» SUPPLIED INFORMATION:
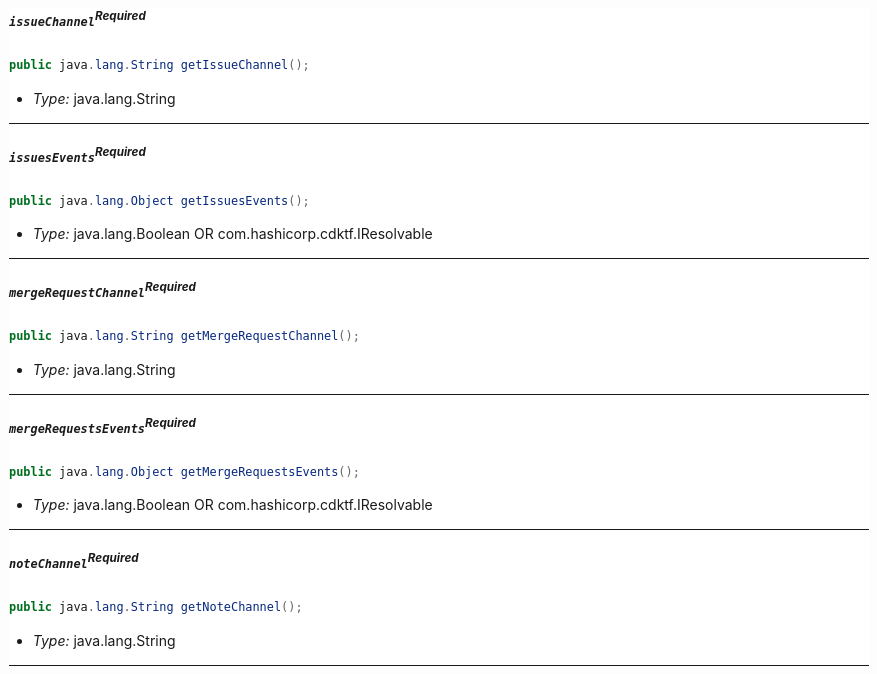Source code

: ##### `issueChannel`<sup>Required</sup> <a name="issueChannel" id="@cdktf/provider-gitlab.integrationMattermost.IntegrationMattermost.property.issueChannel"></a>

```java
public java.lang.String getIssueChannel();
```

- *Type:* java.lang.String

---

##### `issuesEvents`<sup>Required</sup> <a name="issuesEvents" id="@cdktf/provider-gitlab.integrationMattermost.IntegrationMattermost.property.issuesEvents"></a>

```java
public java.lang.Object getIssuesEvents();
```

- *Type:* java.lang.Boolean OR com.hashicorp.cdktf.IResolvable

---

##### `mergeRequestChannel`<sup>Required</sup> <a name="mergeRequestChannel" id="@cdktf/provider-gitlab.integrationMattermost.IntegrationMattermost.property.mergeRequestChannel"></a>

```java
public java.lang.String getMergeRequestChannel();
```

- *Type:* java.lang.String

---

##### `mergeRequestsEvents`<sup>Required</sup> <a name="mergeRequestsEvents" id="@cdktf/provider-gitlab.integrationMattermost.IntegrationMattermost.property.mergeRequestsEvents"></a>

```java
public java.lang.Object getMergeRequestsEvents();
```

- *Type:* java.lang.Boolean OR com.hashicorp.cdktf.IResolvable

---

##### `noteChannel`<sup>Required</sup> <a name="noteChannel" id="@cdktf/provider-gitlab.integrationMattermost.IntegrationMattermost.property.noteChannel"></a>

```java
public java.lang.String getNoteChannel();
```

- *Type:* java.lang.String

---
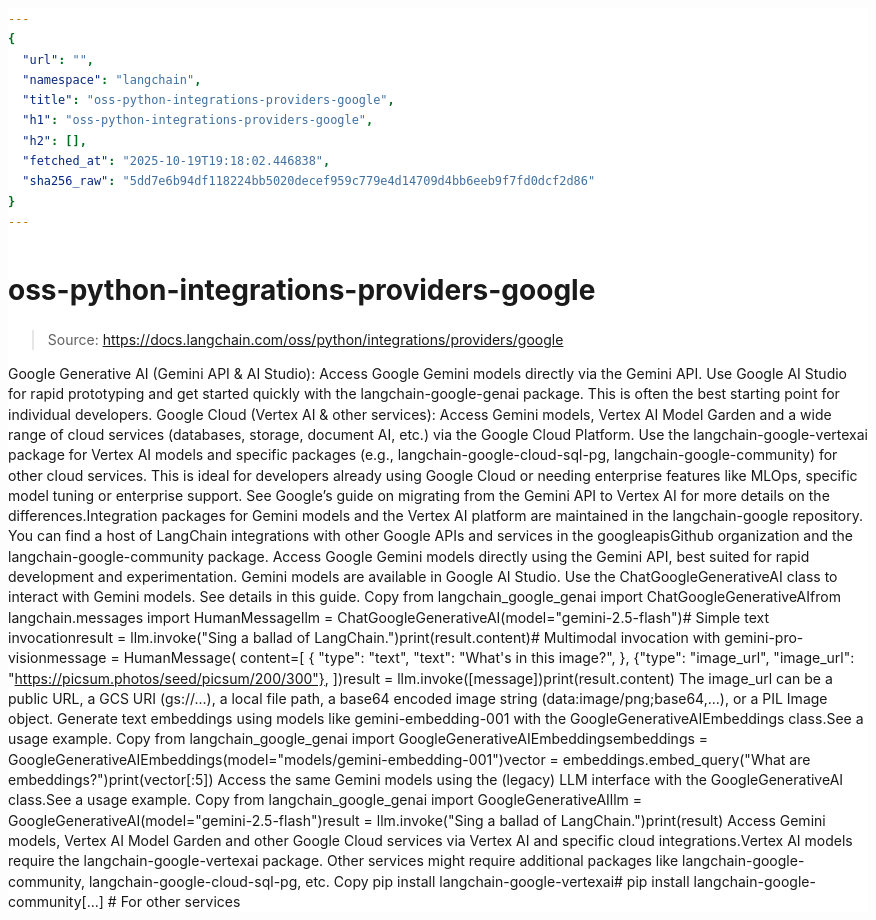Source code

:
 ```yaml
---
{
  "url": "",
  "namespace": "langchain",
  "title": "oss-python-integrations-providers-google",
  "h1": "oss-python-integrations-providers-google",
  "h2": [],
  "fetched_at": "2025-10-19T19:18:02.446838",
  "sha256_raw": "5dd7e6b94df118224bb5020decef959c779e4d14709d4bb6eeb9f7fd0dcf2d86"
}
---
```


# oss-python-integrations-providers-google

> Source: https://docs.langchain.com/oss/python/integrations/providers/google

Google Generative AI (Gemini API & AI Studio): Access Google Gemini models directly via the Gemini API. Use Google AI Studio for rapid prototyping and get started quickly with the langchain-google-genai package. This is often the best starting point for individual developers.
Google Cloud (Vertex AI & other services): Access Gemini models, Vertex AI Model Garden and a wide range of cloud services (databases, storage, document AI, etc.) via the Google Cloud Platform. Use the langchain-google-vertexai package for Vertex AI models and specific packages (e.g., langchain-google-cloud-sql-pg, langchain-google-community) for other cloud services. This is ideal for developers already using Google Cloud or needing enterprise features like MLOps, specific model tuning or enterprise support.
See Google’s guide on migrating from the Gemini API to Vertex AI for more details on the differences.Integration packages for Gemini models and the Vertex AI platform are maintained in the langchain-google repository. You can find a host of LangChain integrations with other Google APIs and services in the googleapisGithub organization and the langchain-google-community package.
Access Google Gemini models directly using the Gemini API, best suited for rapid development and experimentation. Gemini models are available in Google AI Studio.
Use the ChatGoogleGenerativeAI class to interact with Gemini models. See
details in this guide.
Copy
from langchain_google_genai import ChatGoogleGenerativeAIfrom langchain.messages import HumanMessagellm = ChatGoogleGenerativeAI(model="gemini-2.5-flash")# Simple text invocationresult = llm.invoke("Sing a ballad of LangChain.")print(result.content)# Multimodal invocation with gemini-pro-visionmessage = HumanMessage( content=[ { "type": "text", "text": "What's in this image?", }, {"type": "image_url", "image_url": "https://picsum.photos/seed/picsum/200/300"}, ])result = llm.invoke([message])print(result.content)
The image_url can be a public URL, a GCS URI (gs://...), a local file path, a base64 encoded image string (data:image/png;base64,...), or a PIL Image object.
Generate text embeddings using models like gemini-embedding-001 with the GoogleGenerativeAIEmbeddings class.See a usage example.
Copy
from langchain_google_genai import GoogleGenerativeAIEmbeddingsembeddings = GoogleGenerativeAIEmbeddings(model="models/gemini-embedding-001")vector = embeddings.embed_query("What are embeddings?")print(vector[:5])
Access the same Gemini models using the (legacy) LLM
interface with the GoogleGenerativeAI class.See a usage example.
Copy
from langchain_google_genai import GoogleGenerativeAIllm = GoogleGenerativeAI(model="gemini-2.5-flash")result = llm.invoke("Sing a ballad of LangChain.")print(result)
Access Gemini models, Vertex AI Model Garden and other Google Cloud services via Vertex AI and specific cloud integrations.Vertex AI models require the langchain-google-vertexai package. Other services might require additional packages like langchain-google-community, langchain-google-cloud-sql-pg, etc.
Copy
pip install langchain-google-vertexai# pip install langchain-google-community[...] # For other services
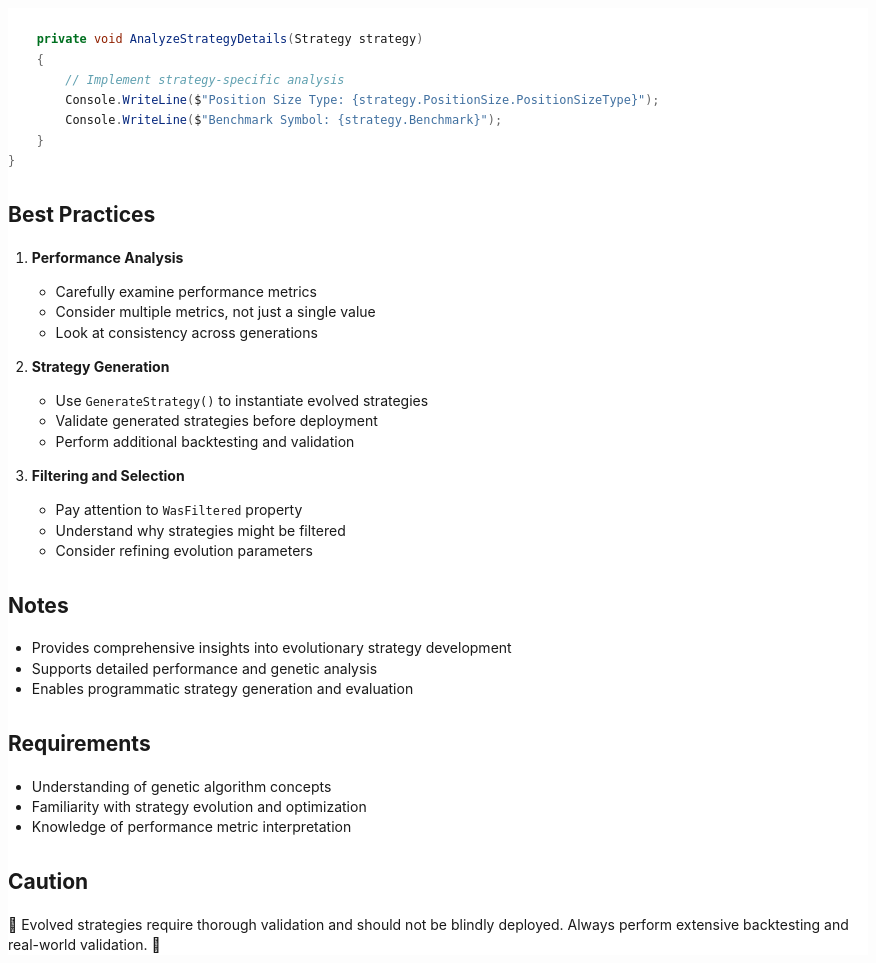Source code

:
 ```csharp

    private void AnalyzeStrategyDetails(Strategy strategy)
    {
        // Implement strategy-specific analysis
        Console.WriteLine($"Position Size Type: {strategy.PositionSize.PositionSizeType}");
        Console.WriteLine($"Benchmark Symbol: {strategy.Benchmark}");
    }
}
```

## Best Practices

1. **Performance Analysis**
   - Carefully examine performance metrics
   - Consider multiple metrics, not just a single value
   - Look at consistency across generations

2. **Strategy Generation**
   - Use `GenerateStrategy()` to instantiate evolved strategies
   - Validate generated strategies before deployment
   - Perform additional backtesting and validation

3. **Filtering and Selection**
   - Pay attention to `WasFiltered` property
   - Understand why strategies might be filtered
   - Consider refining evolution parameters

## Notes

- Provides comprehensive insights into evolutionary strategy development
- Supports detailed performance and genetic analysis
- Enables programmatic strategy generation and evaluation

## Requirements

- Understanding of genetic algorithm concepts
- Familiarity with strategy evolution and optimization
- Knowledge of performance metric interpretation

## Caution

🧬 Evolved strategies require thorough validation and should not be blindly deployed. Always perform extensive backtesting and real-world validation. 🧬 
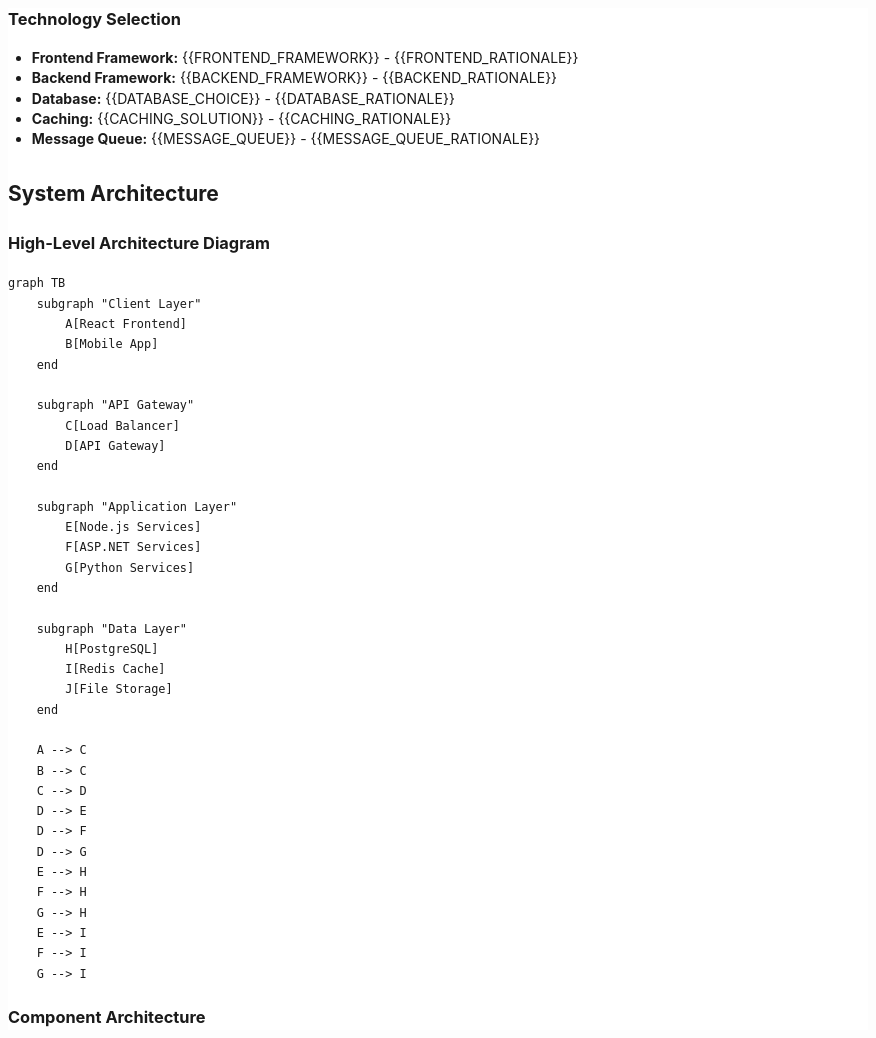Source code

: ### Technology Selection
- **Frontend Framework:** {{FRONTEND_FRAMEWORK}} - {{FRONTEND_RATIONALE}}
- **Backend Framework:** {{BACKEND_FRAMEWORK}} - {{BACKEND_RATIONALE}}
- **Database:** {{DATABASE_CHOICE}} - {{DATABASE_RATIONALE}}
- **Caching:** {{CACHING_SOLUTION}} - {{CACHING_RATIONALE}}
- **Message Queue:** {{MESSAGE_QUEUE}} - {{MESSAGE_QUEUE_RATIONALE}}

## System Architecture

### High-Level Architecture Diagram
```mermaid
graph TB
    subgraph "Client Layer"
        A[React Frontend]
        B[Mobile App]
    end
    
    subgraph "API Gateway"
        C[Load Balancer]
        D[API Gateway]
    end
    
    subgraph "Application Layer"
        E[Node.js Services]
        F[ASP.NET Services]
        G[Python Services]
    end
    
    subgraph "Data Layer"
        H[PostgreSQL]
        I[Redis Cache]
        J[File Storage]
    end
    
    A --> C
    B --> C
    C --> D
    D --> E
    D --> F
    D --> G
    E --> H
    F --> H
    G --> H
    E --> I
    F --> I
    G --> I
```

### Component Architecture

» ABOUT THIS TASK: Of the lines above, copy only those from the one holding "from langchain_google_genai import GoogleGenerativeAIllm" to the one holding "- Understanding of genetic algorithm concepts", both included, and exclude every image.

» ANSWER FOR THIS EXERCISE:
from langchain_google_genai import GoogleGenerativeAIllm = GoogleGenerativeAI(model="gemini-2.5-flash")result = llm.invoke("Sing a ballad of LangChain.")print(result)
Access Gemini models, Vertex AI Model Garden and other Google Cloud services via Vertex AI and specific cloud integrations.Vertex AI models require the langchain-google-vertexai package. Other services might require additional packages like langchain-google-community, langchain-google-cloud-sql-pg, etc.
Copy
pip install langchain-google-vertexai# pip install langchain-google-community[...] # For other services
Source code

:
 ```csharp

    private void AnalyzeStrategyDetails(Strategy strategy)
    {
        // Implement strategy-specific analysis
        Console.WriteLine($"Position Size Type: {strategy.PositionSize.PositionSizeType}");
        Console.WriteLine($"Benchmark Symbol: {strategy.Benchmark}");
    }
}
```

## Best Practices

1. **Performance Analysis**
   - Carefully examine performance metrics
   - Consider multiple metrics, not just a single value
   - Look at consistency across generations

2. **Strategy Generation**
   - Use `GenerateStrategy()` to instantiate evolved strategies
   - Validate generated strategies before deployment
   - Perform additional backtesting and validation

3. **Filtering and Selection**
   - Pay attention to `WasFiltered` property
   - Understand why strategies might be filtered
   - Consider refining evolution parameters

## Notes

- Provides comprehensive insights into evolutionary strategy development
- Supports detailed performance and genetic analysis
- Enables programmatic strategy generation and evaluation

## Requirements

- Understanding of genetic algorithm concepts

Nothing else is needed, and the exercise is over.